[[ RECORD SET, beginning ]]

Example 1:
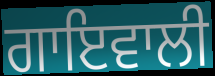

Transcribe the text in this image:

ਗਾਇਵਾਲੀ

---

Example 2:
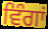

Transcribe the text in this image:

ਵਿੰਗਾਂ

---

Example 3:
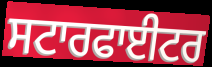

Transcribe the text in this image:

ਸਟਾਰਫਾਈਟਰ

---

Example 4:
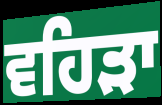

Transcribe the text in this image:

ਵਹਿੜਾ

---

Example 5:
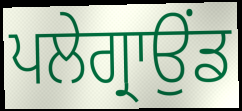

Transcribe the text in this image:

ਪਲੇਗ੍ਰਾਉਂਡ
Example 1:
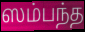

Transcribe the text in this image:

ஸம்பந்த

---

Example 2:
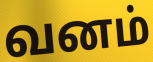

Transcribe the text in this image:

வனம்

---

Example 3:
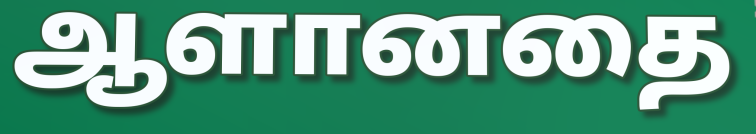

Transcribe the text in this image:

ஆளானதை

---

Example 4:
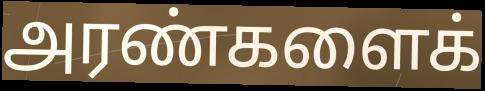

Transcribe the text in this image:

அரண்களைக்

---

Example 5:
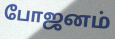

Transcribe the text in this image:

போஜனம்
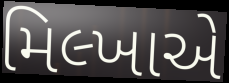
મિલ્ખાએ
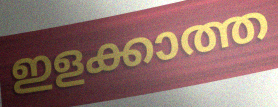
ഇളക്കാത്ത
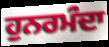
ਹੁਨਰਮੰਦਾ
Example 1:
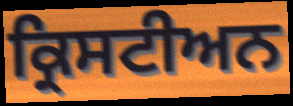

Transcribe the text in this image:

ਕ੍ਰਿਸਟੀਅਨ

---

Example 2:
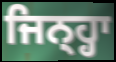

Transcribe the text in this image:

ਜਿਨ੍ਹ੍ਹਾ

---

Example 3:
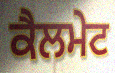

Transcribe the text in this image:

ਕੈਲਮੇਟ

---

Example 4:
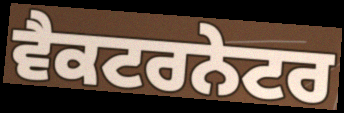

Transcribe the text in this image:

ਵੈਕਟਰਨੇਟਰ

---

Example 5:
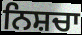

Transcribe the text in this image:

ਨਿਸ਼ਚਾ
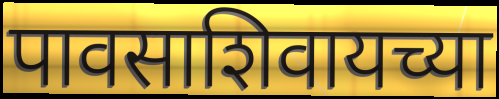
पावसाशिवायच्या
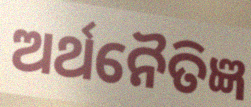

[[ RECORD SET, end ]]

WORK ORDER - Output every record verbatim, excluding any picture it contains.

SOLUTION TO THE EXERCISE -
Example 1:

Transcribe the text in this image:

ਗਾਇਵਾਲੀ

---

Example 2:

Transcribe the text in this image:

ਵਿੰਗਾਂ

---

Example 3:

Transcribe the text in this image:

ਸਟਾਰਫਾਈਟਰ

---

Example 4:

Transcribe the text in this image:

ਵਹਿੜਾ

---

Example 5:

Transcribe the text in this image:

ਪਲੇਗ੍ਰਾਉਂਡ
Example 1:

Transcribe the text in this image:

ஸம்பந்த

---

Example 2:

Transcribe the text in this image:

வனம்

---

Example 3:

Transcribe the text in this image:

ஆளானதை

---

Example 4:

Transcribe the text in this image:

அரண்களைக்

---

Example 5:

Transcribe the text in this image:

போஜனம்
મિલ્ખાએ
ഇളക്കാത്ത
ਹੁਨਰਮੰਦਾ
Example 1:

Transcribe the text in this image:

ਕ੍ਰਿਸਟੀਅਨ

---

Example 2:

Transcribe the text in this image:

ਜਿਨ੍ਹ੍ਹਾ

---

Example 3:

Transcribe the text in this image:

ਕੈਲਮੇਟ

---

Example 4:

Transcribe the text in this image:

ਵੈਕਟਰਨੇਟਰ

---

Example 5:

Transcribe the text in this image:

ਨਿਸ਼ਚਾ
पावसाशिवायच्या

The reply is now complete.